* **Exercise description**
For the entries below, count the lines containing "macros" and give only that number.
*** Exercise material ***
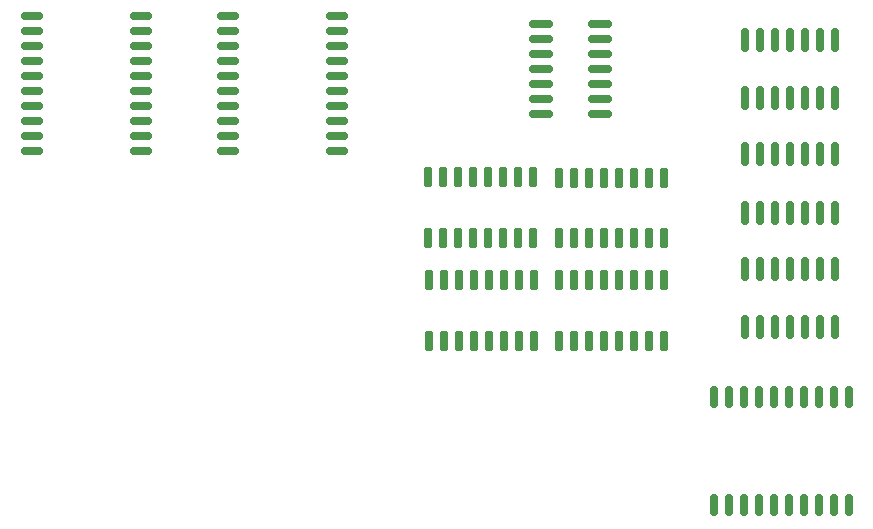
<source format=gbr>
%TF.GenerationSoftware,KiCad,Pcbnew,8.0.4+dfsg-1*%
%TF.CreationDate,2024-11-13T23:12:42-05:00*%
%TF.ProjectId,VGA_SRAM_Shield,5647415f-5352-4414-9d5f-536869656c64,rev?*%
%TF.SameCoordinates,Original*%
%TF.FileFunction,Paste,Top*%
%TF.FilePolarity,Positive*%
%FSLAX46Y46*%
G04 Gerber Fmt 4.6, Leading zero omitted, Abs format (unit mm)*
G04 Created by KiCad (PCBNEW 8.0.4+dfsg-1) date 2024-11-13 23:12:42*
%MOMM*%
%LPD*%
G01*
G04 APERTURE LIST*
G04 Aperture macros list*
%AMRoundRect*
0 Rectangle with rounded corners*
0 $1 Rounding radius*
0 $2 $3 $4 $5 $6 $7 $8 $9 X,Y pos of 4 corners*
0 Add a 4 corners polygon primitive as box body*
4,1,4,$2,$3,$4,$5,$6,$7,$8,$9,$2,$3,0*
0 Add four circle primitives for the rounded corners*
1,1,$1+$1,$2,$3*
1,1,$1+$1,$4,$5*
1,1,$1+$1,$6,$7*
1,1,$1+$1,$8,$9*
0 Add four rect primitives between the rounded corners*
20,1,$1+$1,$2,$3,$4,$5,0*
20,1,$1+$1,$4,$5,$6,$7,0*
20,1,$1+$1,$6,$7,$8,$9,0*
20,1,$1+$1,$8,$9,$2,$3,0*%
G04 Aperture macros list end*
%ADD10RoundRect,0.150000X0.150000X-0.725000X0.150000X0.725000X-0.150000X0.725000X-0.150000X-0.725000X0*%
%ADD11RoundRect,0.150000X0.150000X-0.800000X0.150000X0.800000X-0.150000X0.800000X-0.150000X-0.800000X0*%
%ADD12RoundRect,0.150000X-0.825000X-0.150000X0.825000X-0.150000X0.825000X0.150000X-0.825000X0.150000X0*%
%ADD13RoundRect,0.150000X0.150000X-0.825000X0.150000X0.825000X-0.150000X0.825000X-0.150000X-0.825000X0*%
%ADD14RoundRect,0.150000X-0.800000X-0.150000X0.800000X-0.150000X0.800000X0.150000X-0.800000X0.150000X0*%
G04 APERTURE END LIST*
D10*
%TO.C,U7*%
X92370000Y-164140000D03*
X93640000Y-164140000D03*
X94910000Y-164140000D03*
X96180000Y-164140000D03*
X97450000Y-164140000D03*
X98720000Y-164140000D03*
X99990000Y-164140000D03*
X101260000Y-164140000D03*
X101260000Y-158990000D03*
X99990000Y-158990000D03*
X98720000Y-158990000D03*
X97450000Y-158990000D03*
X96180000Y-158990000D03*
X94910000Y-158990000D03*
X93640000Y-158990000D03*
X92370000Y-158990000D03*
%TD*%
%TO.C,U10*%
X92354400Y-155467200D03*
X93624400Y-155467200D03*
X94894400Y-155467200D03*
X96164400Y-155467200D03*
X97434400Y-155467200D03*
X98704400Y-155467200D03*
X99974400Y-155467200D03*
X101244400Y-155467200D03*
X101244400Y-150317200D03*
X99974400Y-150317200D03*
X98704400Y-150317200D03*
X97434400Y-150317200D03*
X96164400Y-150317200D03*
X94894400Y-150317200D03*
X93624400Y-150317200D03*
X92354400Y-150317200D03*
%TD*%
D11*
%TO.C,U2*%
X105460800Y-178054000D03*
X106730800Y-178054000D03*
X108000800Y-178054000D03*
X109270800Y-178054000D03*
X110540800Y-178054000D03*
X111810800Y-178054000D03*
X113080800Y-178054000D03*
X114350800Y-178054000D03*
X115620800Y-178054000D03*
X116890800Y-178054000D03*
X116890800Y-168854000D03*
X115620800Y-168854000D03*
X114350800Y-168854000D03*
X113080800Y-168854000D03*
X111810800Y-168854000D03*
X110540800Y-168854000D03*
X109270800Y-168854000D03*
X108000800Y-168854000D03*
X106730800Y-168854000D03*
X105460800Y-168854000D03*
%TD*%
D12*
%TO.C,U19*%
X90833400Y-137287000D03*
X90833400Y-138557000D03*
X90833400Y-139827000D03*
X90833400Y-141097000D03*
X90833400Y-142367000D03*
X90833400Y-143637000D03*
X90833400Y-144907000D03*
X95783400Y-144907000D03*
X95783400Y-143637000D03*
X95783400Y-142367000D03*
X95783400Y-141097000D03*
X95783400Y-139827000D03*
X95783400Y-138557000D03*
X95783400Y-137287000D03*
%TD*%
D10*
%TO.C,U5*%
X81229200Y-155441800D03*
X82499200Y-155441800D03*
X83769200Y-155441800D03*
X85039200Y-155441800D03*
X86309200Y-155441800D03*
X87579200Y-155441800D03*
X88849200Y-155441800D03*
X90119200Y-155441800D03*
X90119200Y-150291800D03*
X88849200Y-150291800D03*
X87579200Y-150291800D03*
X86309200Y-150291800D03*
X85039200Y-150291800D03*
X83769200Y-150291800D03*
X82499200Y-150291800D03*
X81229200Y-150291800D03*
%TD*%
D13*
%TO.C,U16*%
X108051600Y-153289000D03*
X109321600Y-153289000D03*
X110591600Y-153289000D03*
X111861600Y-153289000D03*
X113131600Y-153289000D03*
X114401600Y-153289000D03*
X115671600Y-153289000D03*
X115671600Y-148339000D03*
X114401600Y-148339000D03*
X113131600Y-148339000D03*
X111861600Y-148339000D03*
X110591600Y-148339000D03*
X109321600Y-148339000D03*
X108051600Y-148339000D03*
%TD*%
%TO.C,U15*%
X108051600Y-162966400D03*
X109321600Y-162966400D03*
X110591600Y-162966400D03*
X111861600Y-162966400D03*
X113131600Y-162966400D03*
X114401600Y-162966400D03*
X115671600Y-162966400D03*
X115671600Y-158016400D03*
X114401600Y-158016400D03*
X113131600Y-158016400D03*
X111861600Y-158016400D03*
X110591600Y-158016400D03*
X109321600Y-158016400D03*
X108051600Y-158016400D03*
%TD*%
D10*
%TO.C,U6*%
X81330800Y-164128600D03*
X82600800Y-164128600D03*
X83870800Y-164128600D03*
X85140800Y-164128600D03*
X86410800Y-164128600D03*
X87680800Y-164128600D03*
X88950800Y-164128600D03*
X90220800Y-164128600D03*
X90220800Y-158978600D03*
X88950800Y-158978600D03*
X87680800Y-158978600D03*
X86410800Y-158978600D03*
X85140800Y-158978600D03*
X83870800Y-158978600D03*
X82600800Y-158978600D03*
X81330800Y-158978600D03*
%TD*%
D14*
%TO.C,U18*%
X64333000Y-136615400D03*
X64333000Y-137885400D03*
X64333000Y-139155400D03*
X64333000Y-140425400D03*
X64333000Y-141695400D03*
X64333000Y-142965400D03*
X64333000Y-144235400D03*
X64333000Y-145505400D03*
X64333000Y-146775400D03*
X64333000Y-148045400D03*
X73533000Y-148045400D03*
X73533000Y-146775400D03*
X73533000Y-145505400D03*
X73533000Y-144235400D03*
X73533000Y-142965400D03*
X73533000Y-141695400D03*
X73533000Y-140425400D03*
X73533000Y-139155400D03*
X73533000Y-137885400D03*
X73533000Y-136615400D03*
%TD*%
D13*
%TO.C,U17*%
X108051600Y-143611600D03*
X109321600Y-143611600D03*
X110591600Y-143611600D03*
X111861600Y-143611600D03*
X113131600Y-143611600D03*
X114401600Y-143611600D03*
X115671600Y-143611600D03*
X115671600Y-138661600D03*
X114401600Y-138661600D03*
X113131600Y-138661600D03*
X111861600Y-138661600D03*
X110591600Y-138661600D03*
X109321600Y-138661600D03*
X108051600Y-138661600D03*
%TD*%
D14*
%TO.C,U20*%
X47724000Y-136615400D03*
X47724000Y-137885400D03*
X47724000Y-139155400D03*
X47724000Y-140425400D03*
X47724000Y-141695400D03*
X47724000Y-142965400D03*
X47724000Y-144235400D03*
X47724000Y-145505400D03*
X47724000Y-146775400D03*
X47724000Y-148045400D03*
X56924000Y-148045400D03*
X56924000Y-146775400D03*
X56924000Y-145505400D03*
X56924000Y-144235400D03*
X56924000Y-142965400D03*
X56924000Y-141695400D03*
X56924000Y-140425400D03*
X56924000Y-139155400D03*
X56924000Y-137885400D03*
X56924000Y-136615400D03*
%TD*%
M02*

</source>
*** End of Exercise material ***
* **Completed exercise**
2